YOUR ASSIGNMENT → Reproduce the records precisely. Omit every picture.

===== INFORMATION SUPPLIED

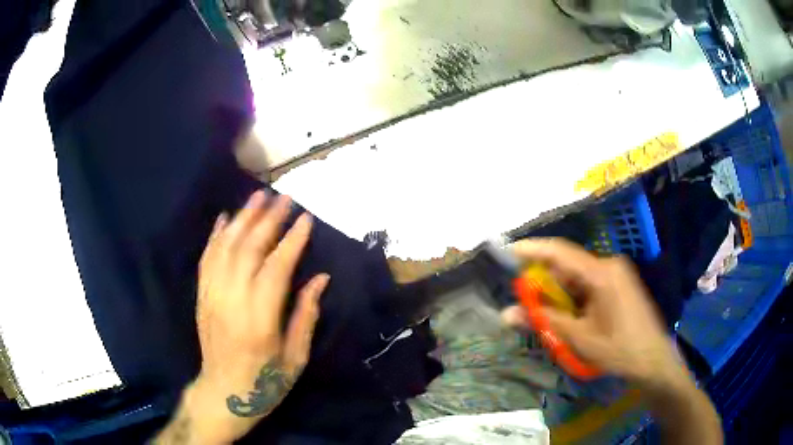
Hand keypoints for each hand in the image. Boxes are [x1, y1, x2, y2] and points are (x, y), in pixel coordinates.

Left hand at [159, 191, 328, 443]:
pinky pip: (206, 259)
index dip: (292, 241)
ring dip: (242, 218)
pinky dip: (216, 235)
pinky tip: (225, 218)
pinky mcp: (201, 297)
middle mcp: (232, 303)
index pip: (276, 269)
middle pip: (248, 250)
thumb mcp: (295, 359)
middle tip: (284, 198)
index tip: (306, 218)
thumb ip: (306, 316)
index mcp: (259, 322)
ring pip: (225, 248)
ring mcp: (212, 297)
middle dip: (268, 219)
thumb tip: (320, 278)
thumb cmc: (265, 383)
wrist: (222, 395)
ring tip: (258, 196)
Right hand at [502, 238, 679, 386]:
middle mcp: (609, 266)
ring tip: (543, 312)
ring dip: (558, 291)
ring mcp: (616, 274)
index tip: (508, 252)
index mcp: (602, 273)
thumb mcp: (579, 338)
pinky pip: (589, 284)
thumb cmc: (619, 349)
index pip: (561, 252)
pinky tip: (566, 314)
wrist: (654, 360)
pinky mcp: (619, 285)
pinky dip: (573, 296)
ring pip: (578, 276)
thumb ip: (544, 321)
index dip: (532, 249)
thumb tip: (507, 313)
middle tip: (523, 297)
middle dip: (544, 279)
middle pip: (568, 265)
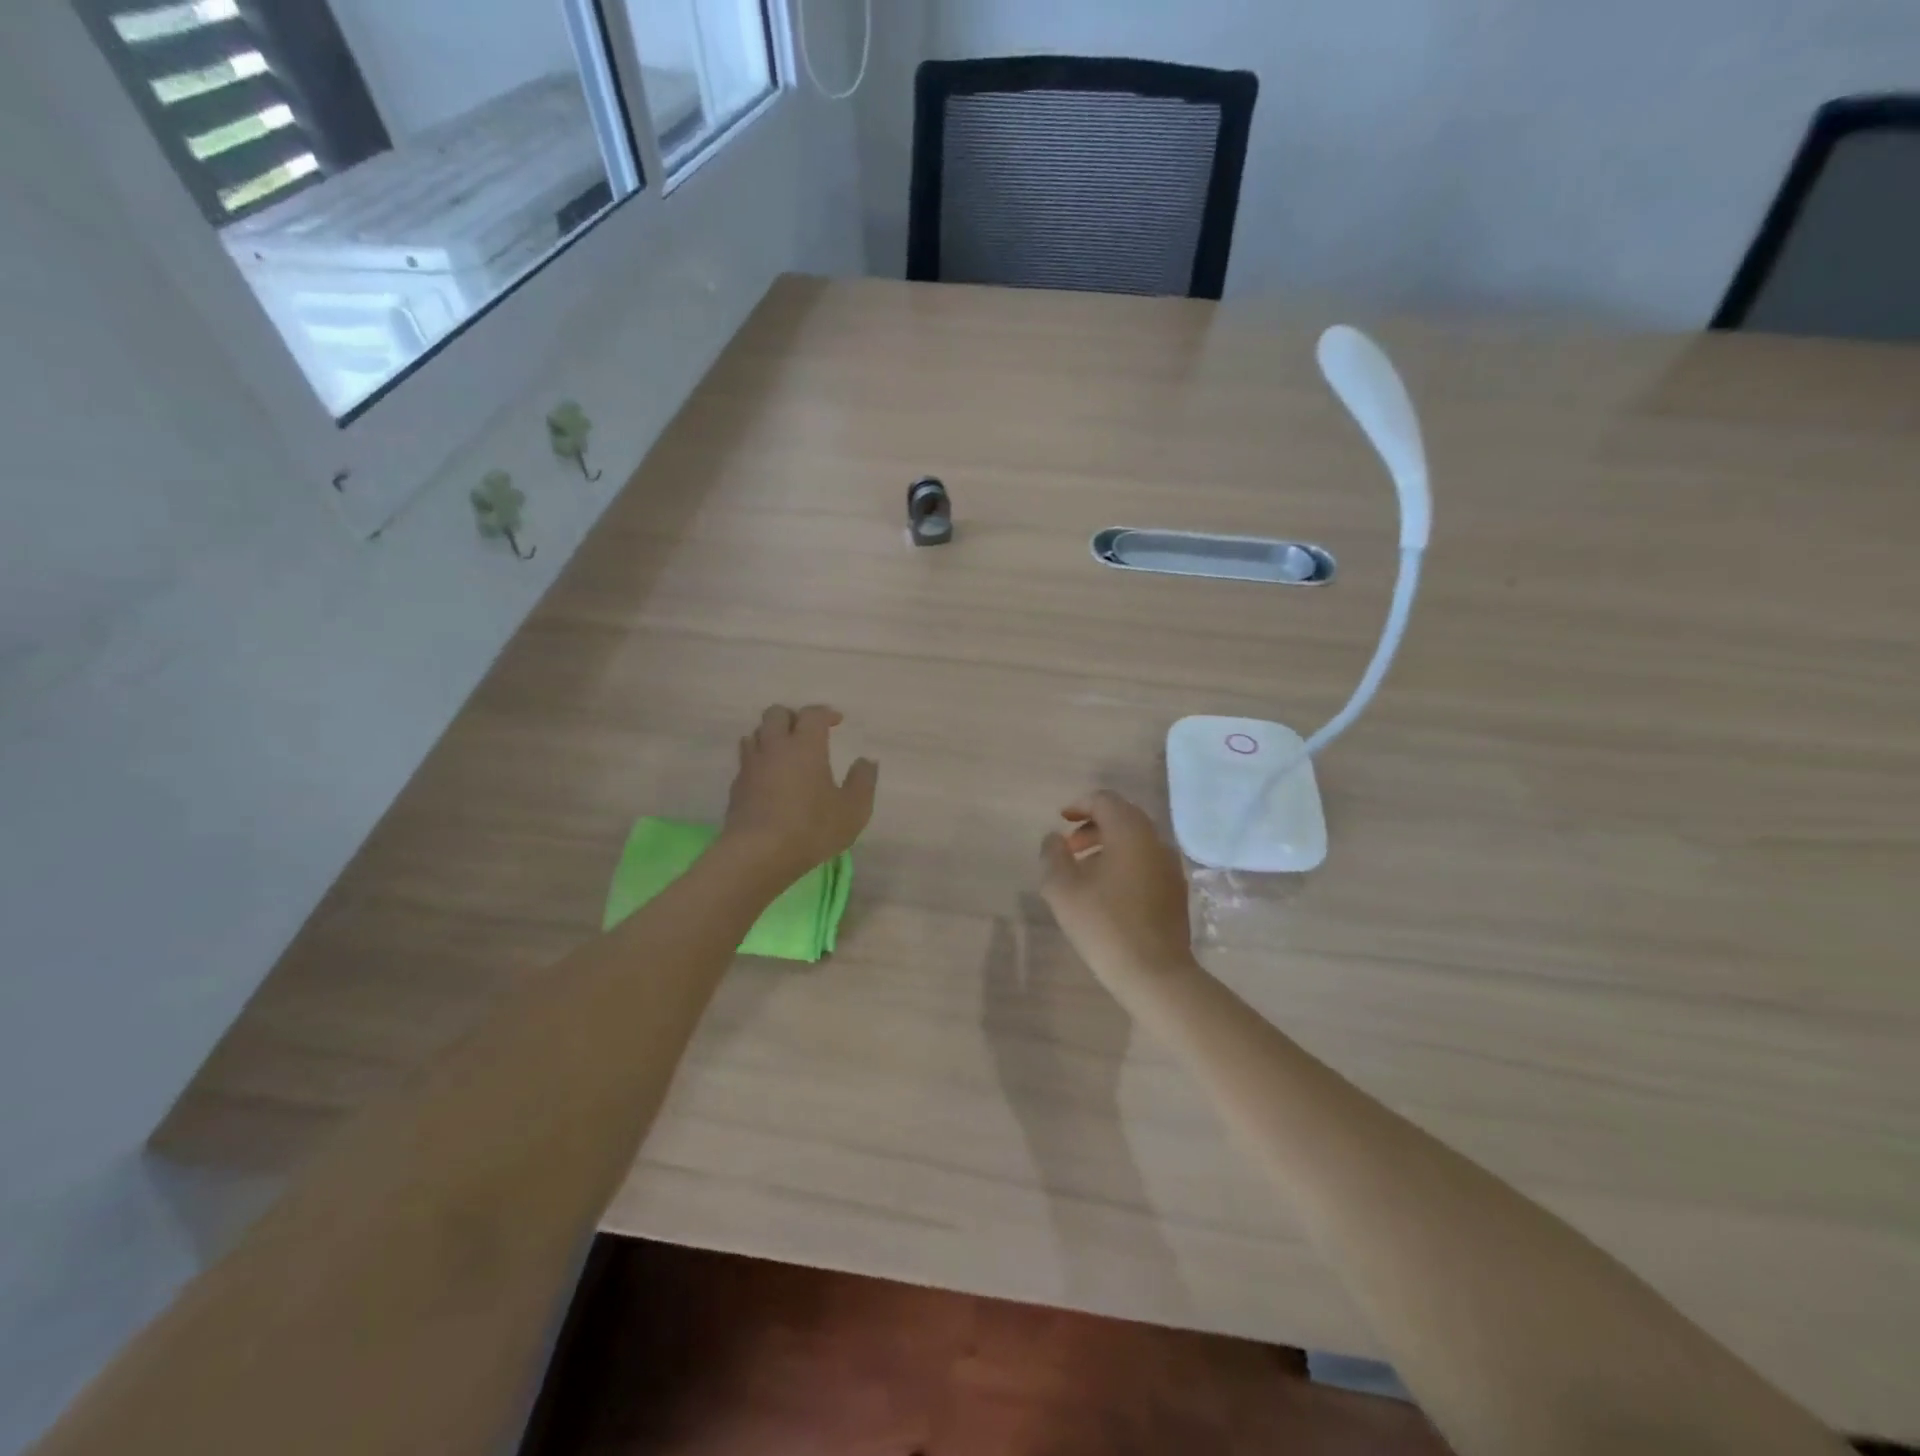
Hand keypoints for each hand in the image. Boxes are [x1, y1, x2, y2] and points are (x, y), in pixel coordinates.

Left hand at [721, 705, 878, 879]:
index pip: (812, 714)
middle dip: (792, 717)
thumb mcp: (853, 810)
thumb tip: (866, 762)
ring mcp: (751, 766)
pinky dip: (759, 761)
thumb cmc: (811, 828)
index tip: (837, 721)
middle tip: (807, 733)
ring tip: (785, 752)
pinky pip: (746, 761)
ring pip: (755, 734)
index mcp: (805, 746)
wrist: (757, 853)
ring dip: (771, 736)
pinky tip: (769, 779)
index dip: (825, 713)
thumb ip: (863, 782)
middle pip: (776, 714)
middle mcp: (775, 747)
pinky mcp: (736, 787)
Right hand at [1039, 791, 1196, 988]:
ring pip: (1136, 841)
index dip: (1080, 805)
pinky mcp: (1176, 890)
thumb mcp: (1063, 889)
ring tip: (1084, 872)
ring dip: (1109, 845)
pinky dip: (1125, 862)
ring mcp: (1170, 866)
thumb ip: (1053, 856)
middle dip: (1093, 825)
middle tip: (1070, 848)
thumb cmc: (1104, 925)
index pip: (1105, 800)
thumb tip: (1054, 838)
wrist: (1155, 974)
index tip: (1061, 821)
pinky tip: (1108, 892)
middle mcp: (1155, 841)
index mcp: (1130, 833)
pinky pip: (1147, 861)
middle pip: (1123, 817)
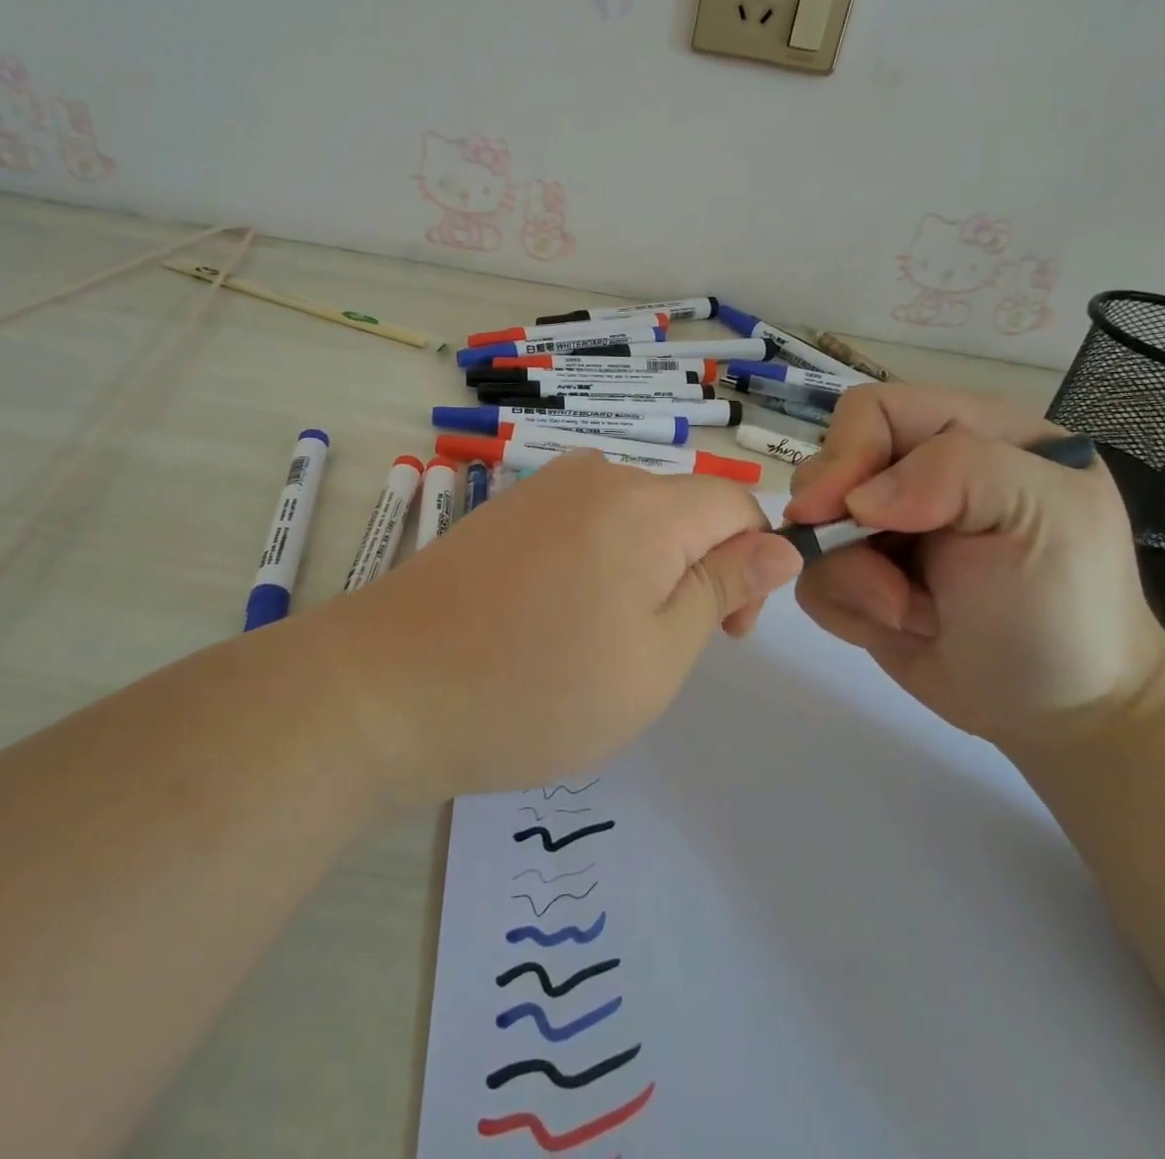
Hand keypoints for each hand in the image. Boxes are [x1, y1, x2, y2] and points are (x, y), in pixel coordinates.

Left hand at [299, 453, 803, 806]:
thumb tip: (781, 545)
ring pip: (631, 520)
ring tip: (598, 644)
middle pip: (682, 510)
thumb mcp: (657, 656)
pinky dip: (594, 567)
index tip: (725, 634)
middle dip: (694, 572)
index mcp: (645, 504)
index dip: (751, 564)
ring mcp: (541, 489)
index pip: (736, 503)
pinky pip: (581, 526)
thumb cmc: (537, 688)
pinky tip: (552, 622)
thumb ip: (723, 589)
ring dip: (643, 574)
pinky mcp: (504, 511)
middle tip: (653, 653)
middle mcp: (595, 475)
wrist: (384, 689)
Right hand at [785, 384, 1164, 745]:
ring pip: (810, 527)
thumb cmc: (1065, 608)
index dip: (847, 452)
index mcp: (972, 433)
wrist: (1062, 712)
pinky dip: (844, 607)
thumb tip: (854, 500)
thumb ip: (958, 471)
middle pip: (829, 466)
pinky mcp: (862, 578)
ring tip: (909, 612)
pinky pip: (813, 577)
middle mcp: (920, 473)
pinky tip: (899, 626)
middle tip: (884, 579)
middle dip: (841, 527)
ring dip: (849, 577)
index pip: (874, 411)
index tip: (839, 510)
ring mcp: (886, 528)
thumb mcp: (1044, 517)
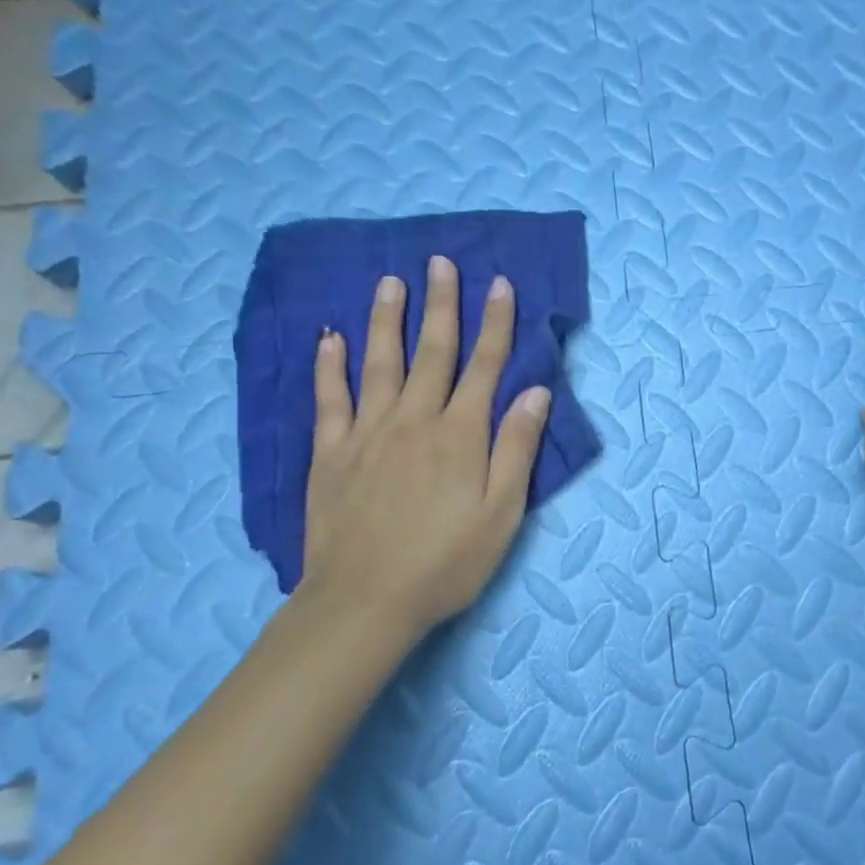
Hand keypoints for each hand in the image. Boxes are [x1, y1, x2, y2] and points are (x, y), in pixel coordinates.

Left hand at [302, 255, 551, 638]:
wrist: (365, 601)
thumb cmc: (446, 562)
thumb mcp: (502, 513)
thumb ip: (517, 449)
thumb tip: (535, 393)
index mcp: (460, 435)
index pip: (484, 366)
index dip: (496, 323)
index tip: (501, 284)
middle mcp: (415, 420)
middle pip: (433, 352)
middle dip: (442, 305)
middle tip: (441, 263)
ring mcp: (368, 432)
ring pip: (380, 363)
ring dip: (388, 319)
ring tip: (391, 281)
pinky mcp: (331, 452)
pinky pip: (329, 398)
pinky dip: (330, 365)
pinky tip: (330, 337)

==========

EXERCISE SOLUTION →
Hand keypoints for each hand in the image. Boxes are [x1, y1, x2, y2] and points are (x, y), in pixel coordinates.

Left hand at [159, 191, 328, 443]:
pinky pip: (206, 259)
index dip: (292, 241)
ring dip: (242, 218)
pinky dip: (216, 235)
pinky tip: (225, 218)
pinky mcp: (201, 297)
middle mcp: (232, 303)
index pip: (276, 269)
middle pip: (248, 250)
thumb mcp: (295, 359)
middle tip: (284, 198)
index tip: (306, 218)
thumb ip: (306, 316)
index mcp: (259, 322)
ring pip: (225, 248)
ring mcp: (212, 297)
middle dip: (268, 219)
thumb tip: (320, 278)
thumb cmc: (265, 383)
wrist: (222, 395)
ring tip: (258, 196)
Right hand at [502, 238, 679, 386]:
middle mcp: (609, 266)
ring tip: (543, 312)
ring dip: (558, 291)
ring mcp: (616, 274)
index tip: (508, 252)
index mcp: (602, 273)
thumb mcp: (579, 338)
pinky pip: (589, 284)
thumb cmc: (619, 349)
index pip: (561, 252)
pinky tip: (566, 314)
wrist: (654, 360)
pinky mcp: (619, 285)
pinky dip: (573, 296)
ring pip: (578, 276)
thumb ip: (544, 321)
index dip: (532, 249)
thumb tip: (507, 313)
middle tip: (523, 297)
middle dip: (544, 279)
middle pip: (568, 265)
Hand keypoints for each hand in the image. Boxes are [x1, y1, x2, y2] and points are (x, y), in pixel coordinates.

Left hand at [721, 705, 878, 879]:
index pip: (812, 714)
middle dip: (792, 717)
thumb mcp: (853, 810)
thumb tip: (866, 762)
ring mcp: (751, 766)
pinky dip: (759, 761)
thumb cmc: (811, 828)
index tip: (837, 721)
middle tip: (807, 733)
ring tip: (785, 752)
pinky pip: (746, 761)
ring pip: (755, 734)
index mcp: (805, 746)
wrist: (757, 853)
ring dip: (771, 736)
pinky tip: (769, 779)
index dip: (825, 713)
thumb ip: (863, 782)
middle pip: (776, 714)
middle mcp: (775, 747)
pinky mcp: (736, 787)
Right hand at [1039, 791, 1196, 988]:
ring pip: (1136, 841)
index dip: (1080, 805)
pinky mcp: (1176, 890)
thumb mcp: (1063, 889)
ring tip: (1084, 872)
ring dip: (1109, 845)
pinky dip: (1125, 862)
ring mcp: (1170, 866)
thumb ip: (1053, 856)
middle dip: (1093, 825)
middle tip: (1070, 848)
thumb cmc: (1104, 925)
index pip: (1105, 800)
thumb tip: (1054, 838)
wrist: (1155, 974)
index tip: (1061, 821)
pinky tip: (1108, 892)
middle mcp: (1155, 841)
index mcp: (1130, 833)
pinky pip: (1147, 861)
middle pip: (1123, 817)
Hand keypoints for each hand in the image. Boxes are [x1, y1, x2, y2] and points are (x, y), in pixel coordinates.

Left hand at [299, 453, 803, 806]:
thumb tip: (781, 545)
ring pip: (631, 520)
ring tip: (598, 644)
middle pip: (682, 510)
thumb mcp: (657, 656)
pinky dip: (594, 567)
index tip: (725, 634)
middle dip: (694, 572)
index mcp: (645, 504)
index dip: (751, 564)
ring mcp: (541, 489)
index pip: (736, 503)
pinky pip: (581, 526)
thumb cmc: (537, 688)
pinky tip: (552, 622)
thumb ip: (723, 589)
ring dip: (643, 574)
pinky mcp: (504, 511)
middle tip: (653, 653)
middle mcp: (595, 475)
wrist: (384, 689)
Right hand at [785, 384, 1164, 745]:
ring pip: (810, 527)
thumb cmc: (1065, 608)
index dip: (847, 452)
index mcp: (972, 433)
wrist: (1062, 712)
pinky dip: (844, 607)
thumb tip: (854, 500)
thumb ip: (958, 471)
middle pip: (829, 466)
pinky mcp: (862, 578)
ring tip: (909, 612)
pinky pip: (813, 577)
middle mcp: (920, 473)
pinky tip: (899, 626)
middle tip: (884, 579)
middle dip: (841, 527)
ring dip: (849, 577)
index pip: (874, 411)
index tip: (839, 510)
ring mcp: (886, 528)
thumb mcp: (1044, 517)
Hand keypoints for each hand in the image. Boxes are [x1, y1, x2, y2] and points are (x, y), in pixel coordinates.

Left hand at [302, 255, 551, 638]:
wrist: (365, 601)
thumb cmc: (446, 562)
thumb mcp: (502, 513)
thumb ip: (517, 449)
thumb tip: (535, 393)
index mcp: (460, 435)
index pip: (484, 366)
index dip: (496, 323)
index tip: (501, 284)
middle mcp: (415, 420)
middle pip: (433, 352)
middle dip: (442, 305)
middle tip: (441, 263)
ring mcp: (368, 432)
ring pip: (380, 363)
ring dip: (388, 319)
ring tip: (391, 281)
pinky mcp: (331, 452)
pinky pip: (329, 398)
pinky dip: (330, 365)
pinky tip: (330, 337)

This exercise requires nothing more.